Firms providing outsourcing struggled through 2002 and much of 2003, until the providers started to deliver tailored services. The atmosphere started to change in the third and fourth quarters of last year, as outsourcing started to come out of the doldrums. The trailing 12 months have been the best for outsourcing in terms of new contracts, according to Lind. "There is a lot of optimism," he said.
Business product outsourcing sales contracts began to fill the pipelines. Firms including Foreign & Colonial, Standard Life, Isis Asset Management, Investec Asset Management, AXA Asset Management and RCM Capital Management have all recently agreed to outsource operations to custodians.
Aside from the business aspects of outsourcing, Lind said the decision often is politically driven. "At the end of the day, we are dealing with humans and politics," Lind said. "Technology is not the issue, or human ability. You're dealing with a lot of political issues. Outsourcing inevitably means change. The political issues around outsourcing are a great factor in whether a firm will outsource or not."
However, Lind said that traditional management fees may come under pressure in the years going forward, as expectations for the markets are not overly optimistic. "Firms cannot control the markets, but they can control their own infrastructure efficiency," Lind said. "The whole macroeconomics of the asset management industry will become more challenging."
Outsourced functions generally fall into one of five categories: accounting and data management, business support, connectivity, post-trade services and execution services. And the reasons for outsourcing can range widely. Capability, or lack thereof, is one key reason firms may outsource. However, the decision to outsource is often motivated by the need to improve capabilities. Firms may also want to outsource functions as an alternative to developing a costly, in-house system infrastructure for post-trade functions.

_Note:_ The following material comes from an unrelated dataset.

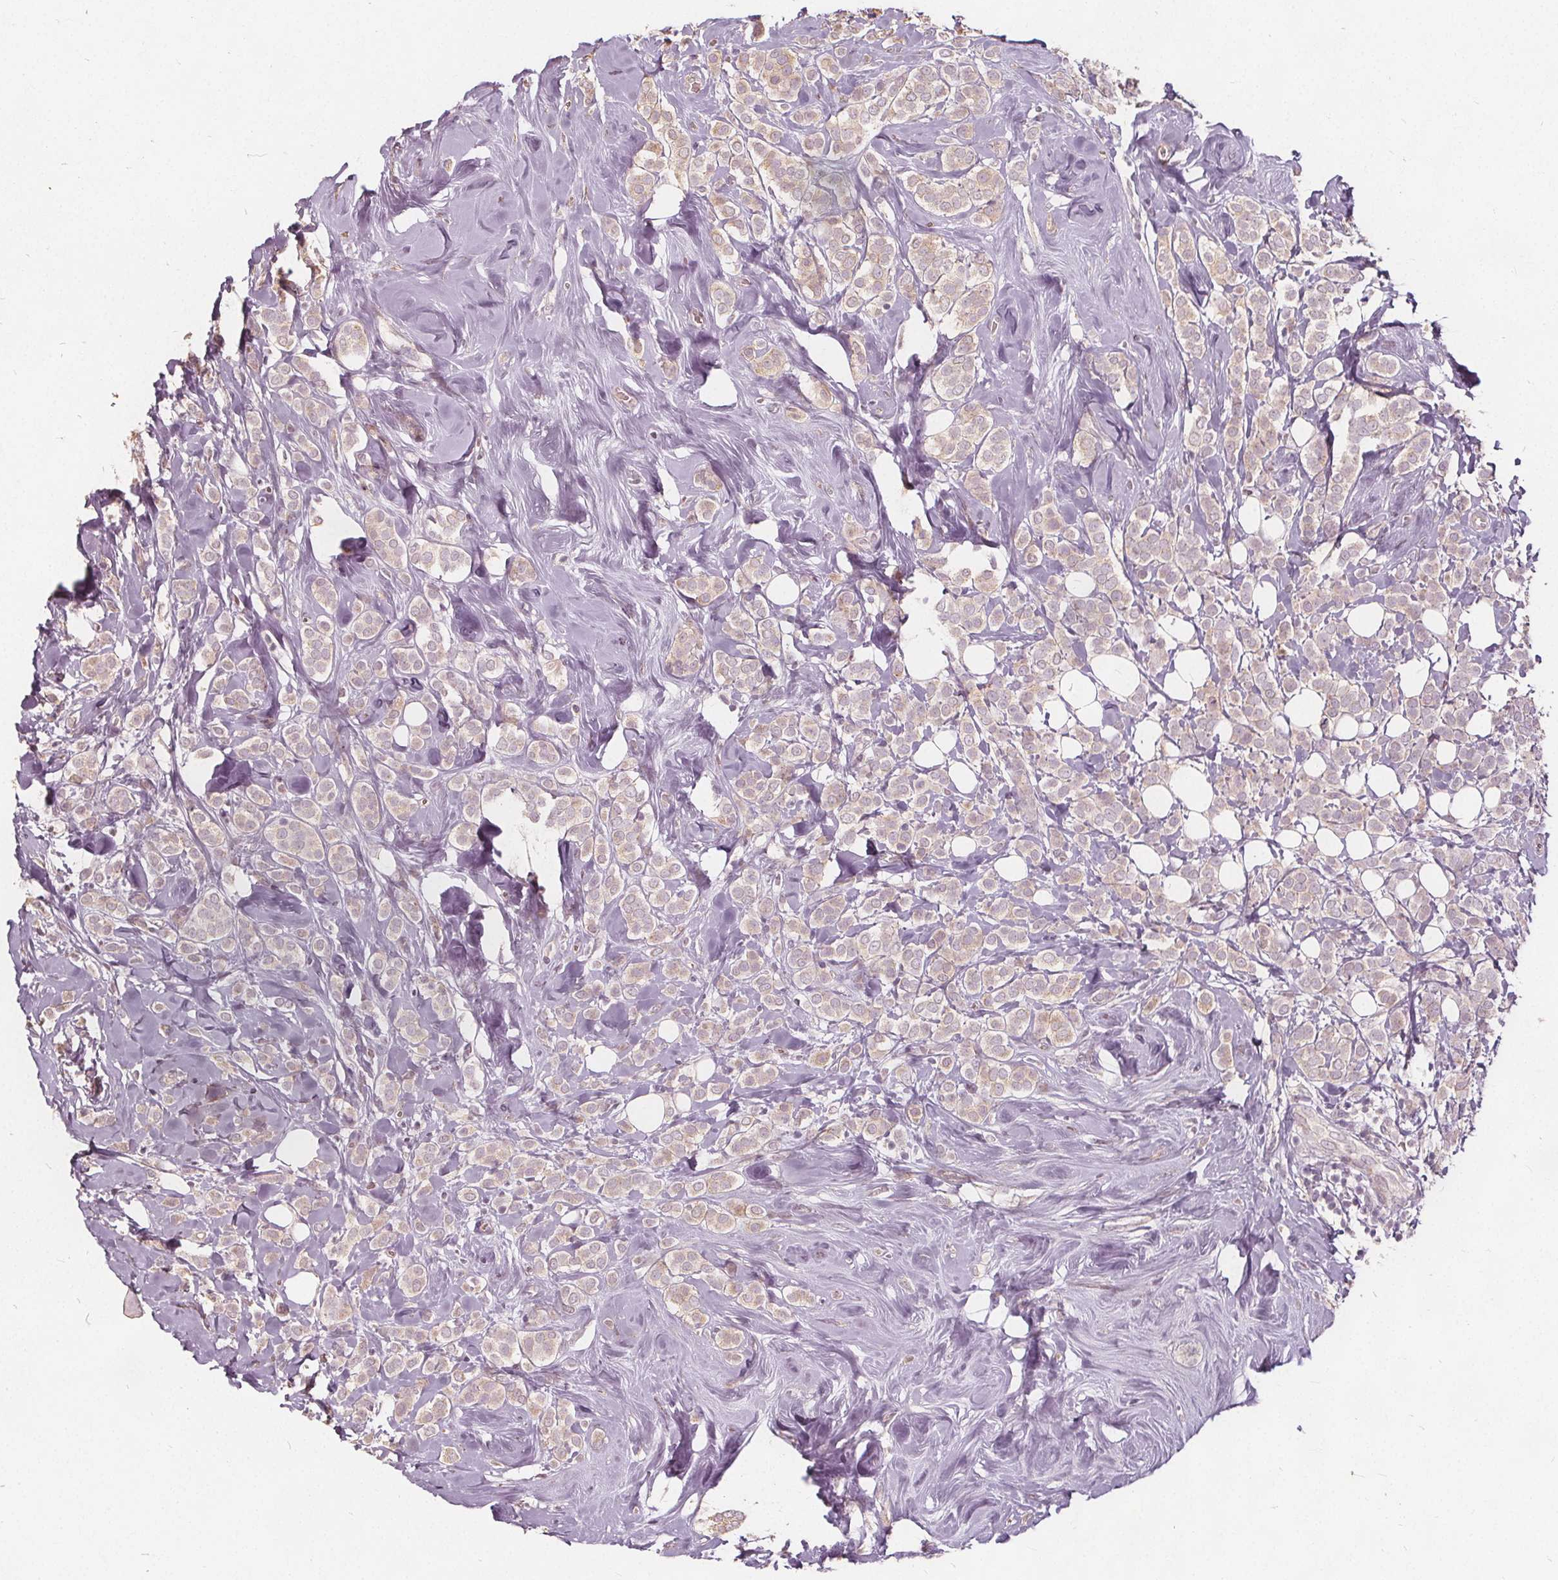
{"staining": {"intensity": "negative", "quantity": "none", "location": "none"}, "tissue": "breast cancer", "cell_type": "Tumor cells", "image_type": "cancer", "snomed": [{"axis": "morphology", "description": "Lobular carcinoma"}, {"axis": "topography", "description": "Breast"}], "caption": "Tumor cells are negative for protein expression in human lobular carcinoma (breast).", "gene": "PTPRT", "patient": {"sex": "female", "age": 49}}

Lind said that connectivity services have been the most successful, thus far, in propelling customers into purchasing more operational services. Hosting connectivity functions, such as messaging infrastructure, a custodian can link its buy-side customers and third-party custodians that hold the assets. This leaves the provider in a prime position to assume additional outsourced business such as trade support, exception resolution and reconciliation.
The market for outsourcing services is approximately $2.6 billion, including fund administration services beyond core custody, according to TowerGroup estimates. The market for outsourcing should grow in the low double-digits, the firm said. The competitive environment in the asset management industry, combined with an increase in allocations in alternative vehicles and growth in global retirement schemes, will lead to sustained growth over the next three years in fund administration services, Lind indicated in his report.
Lind also said that the recent scandals and regulatory probes in the mutual fund industry may lead to more outsourcing since some firms may outsource certain functions, such as capturing and recording e-mails, so that they can focus on meeting certain regulatory mandates.
Outsourcing can provide an "extra set of eyes that are not necessarily beholden to the front office. A third party has no incentive to allow a hedge fund to make questionable trades. It may not be a bad idea for a third party to act almost like an audit. The heightened regulatory awareness will result in a benefit to the outsourcing market," Lind said.